3. Reliability-Based Preventive Maintenance

Instead of relying only on time-based assumptions, the city now has a framework for recommending PM intervals based on modeled probability of failure. That creates a more evidence-based way to improve reliability and reduce unnecessary maintenance activity.

4. Stronger Sustainment Structure

Dedicated workstreams and adoption planning give the initiative a path to implementation, integration, and performance tracking rather than leaving the work at the recommendation stage.

 

 

Impact

Because the engagement focused on model development and recommendation design rather than full implementation, the outcomes in the report are projected. Even so, the business case is strong.
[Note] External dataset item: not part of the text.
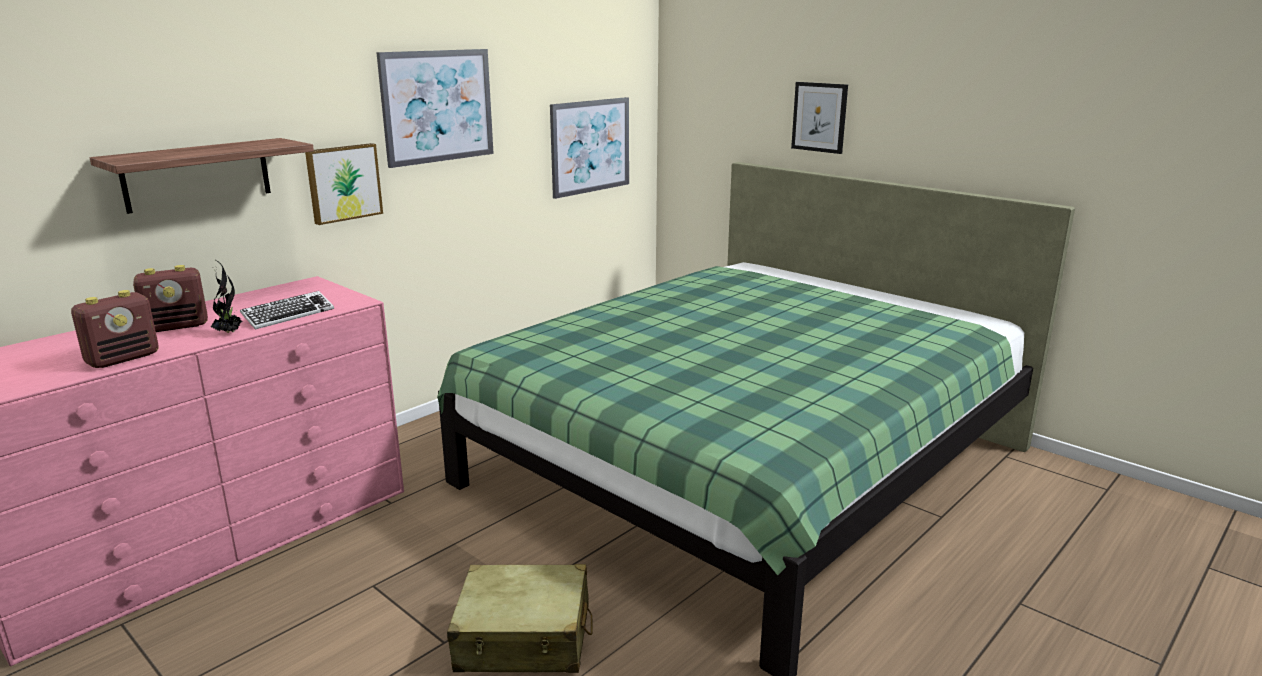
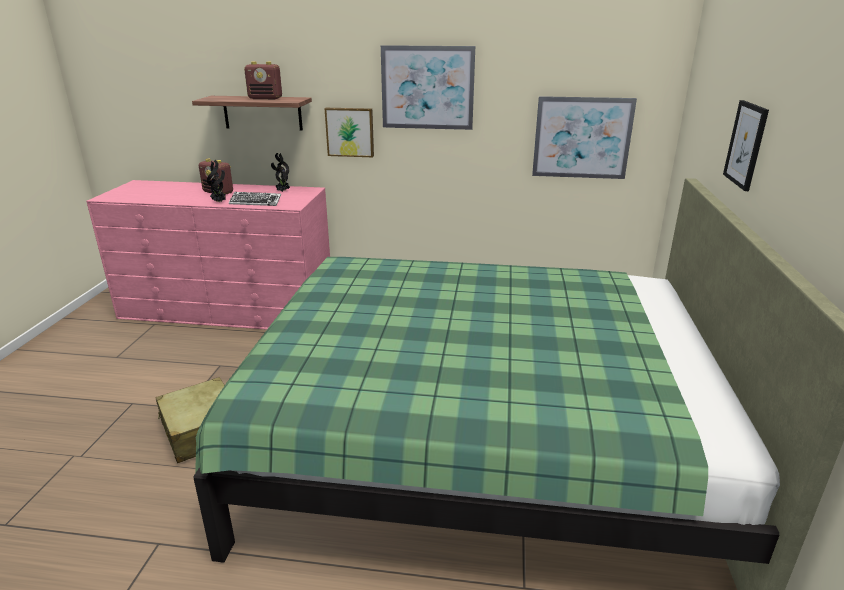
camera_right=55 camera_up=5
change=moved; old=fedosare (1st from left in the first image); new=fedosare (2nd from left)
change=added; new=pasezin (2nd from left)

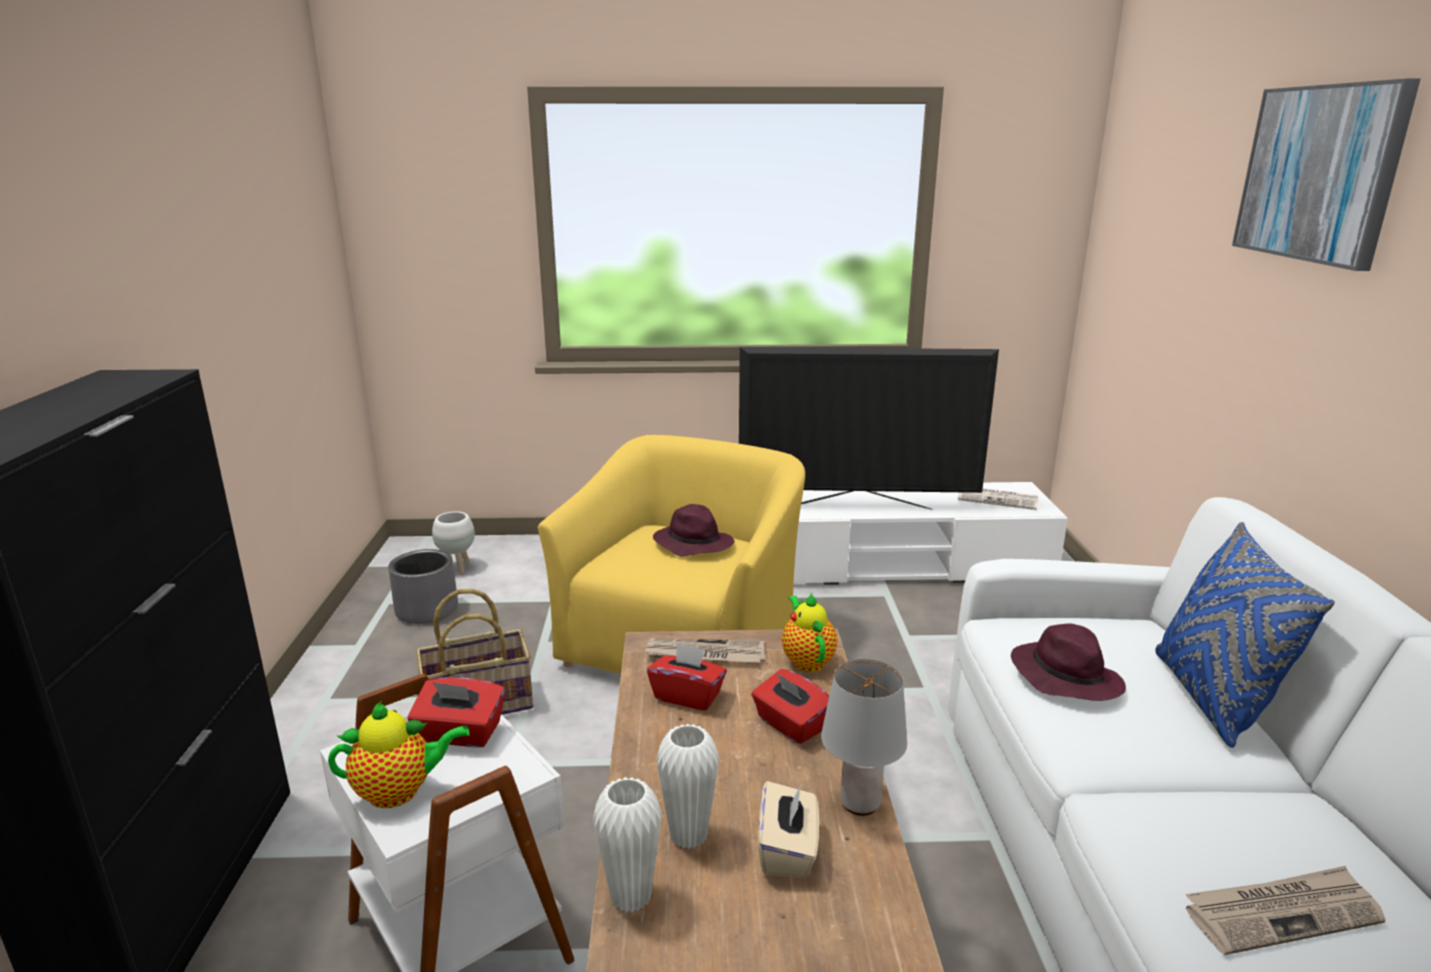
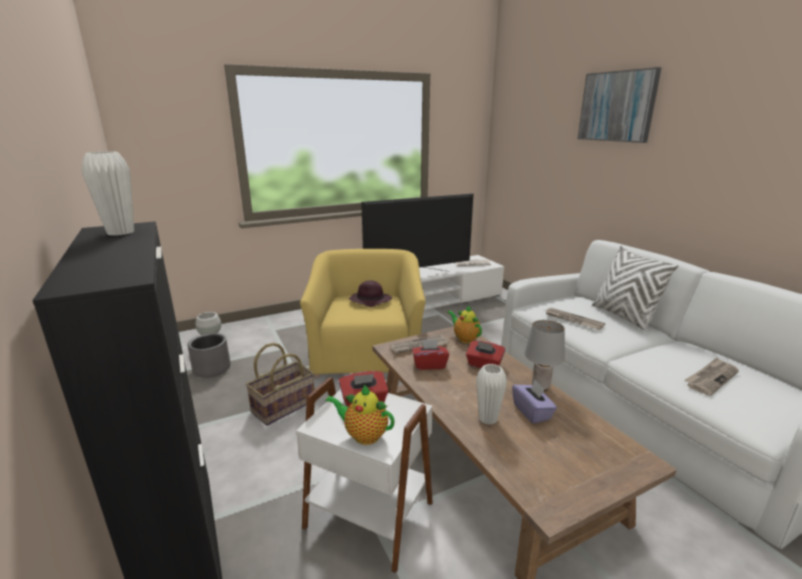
camera_right=-25 camera_up=0
change=moved; old=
The city identified the potential for:

  1. At least 10% average reduction in vehicle out-of-service days in Year 1 pilot conditions
  2. 10–15% operations efficiency improvement over Years 1–2 through reduced vendor repairs and overtime
  3. $50K–$150K reallocated to capital through high-cost part reclassification
  4. 20–25% fewer breakdowns through improved maintenance reliability over time


The initiative also outlined important qualitative benefits, including more transparent repair decisions, faster turnaround, better alignment between asset life cycle and funding, reduced emergency procurement costs and stockouts, stronger capital-planning justification, and a more resilient fleet operation overall.

 

Why It Matters

This case shows that predictive fleet management is not just about analytics. It is about improving operational judgment, financial stewardship, and service reliability at the same time.
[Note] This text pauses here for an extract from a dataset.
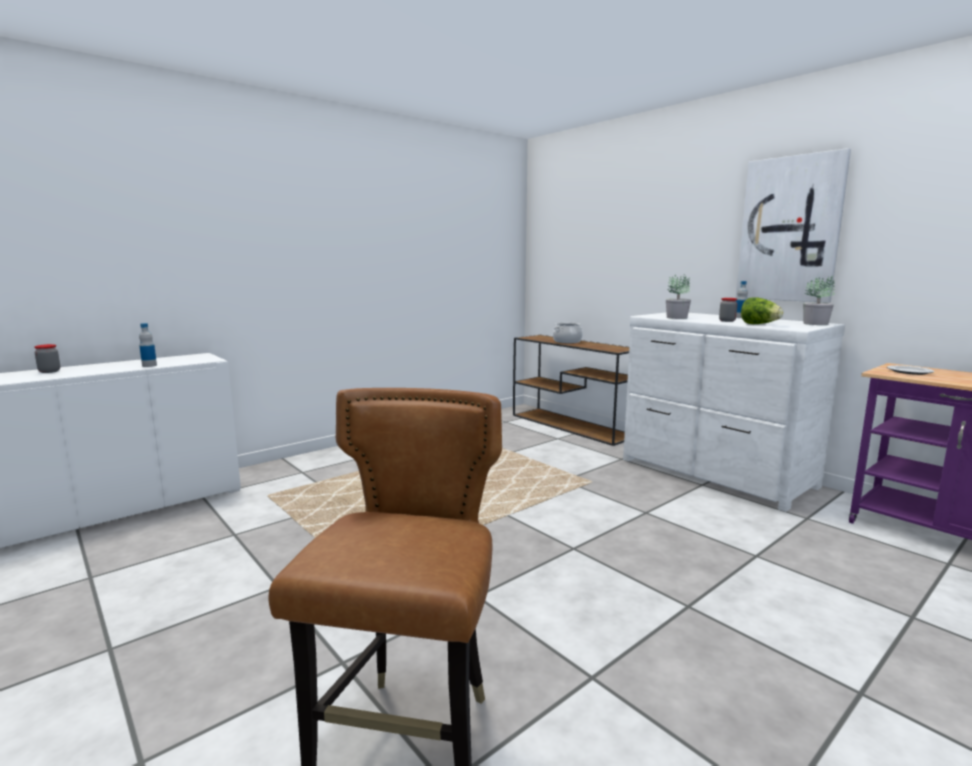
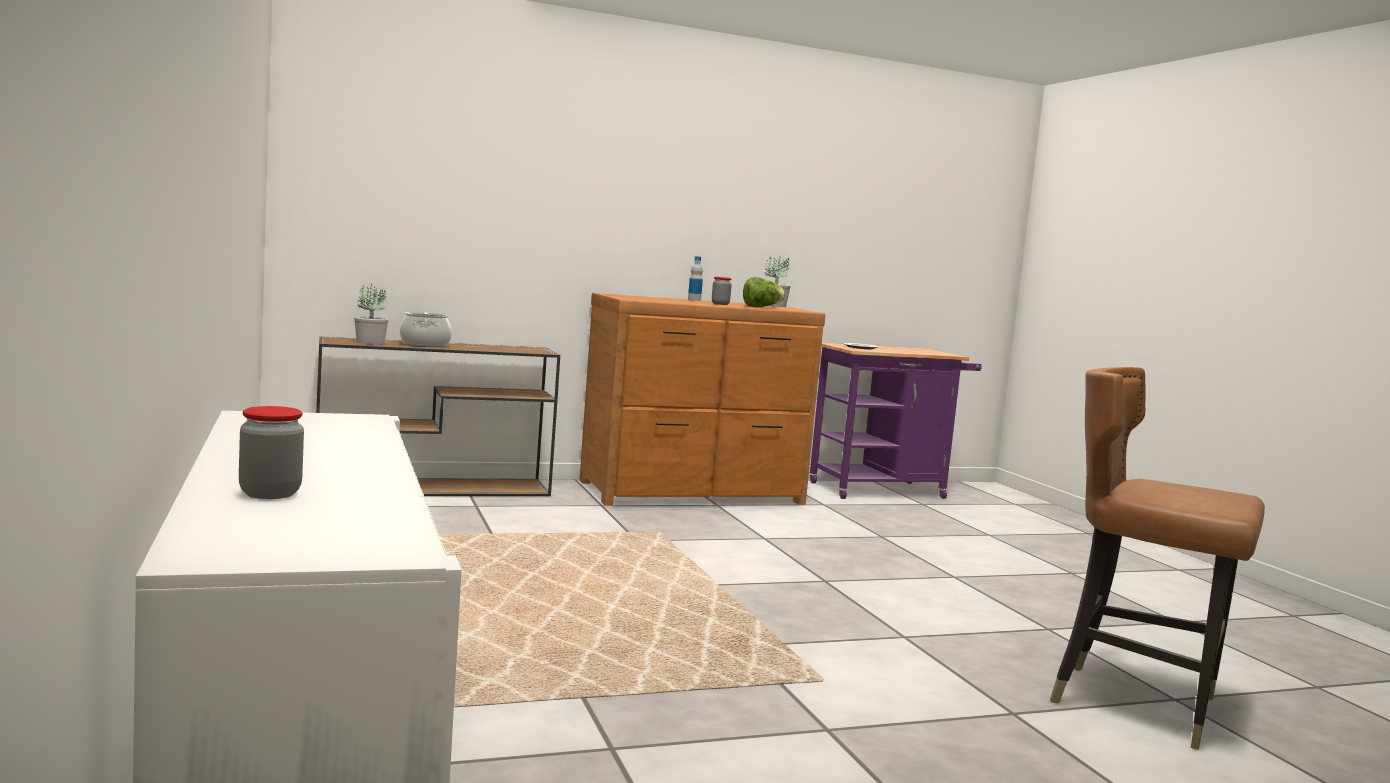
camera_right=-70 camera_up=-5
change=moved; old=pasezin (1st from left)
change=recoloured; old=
For city leaders, the broader lesson is clear: when maintenance, capital planning, data quality, and repair-routing decisions are aligned, fleet performance becomes more predictable, more defensible, and more sustainable. The City’s work demonstrates how a city can combine institutional knowledge with analytical tools to move toward faster, smarter, and more fiscally responsible fleet operations.

 

What’s Next

The Fleet Predictive Operations initiative established the foundation for a longer-term transformation. The next step is implementation: integrating the models into day-to-day workflows, improving data quality, validating recommendations through pilots, and continuing to refine the system over time. The City’s roadmap points toward AssetWorks integration, model recalibration, and sustained reporting as the mechanisms that will turn predictive insight into operational practice.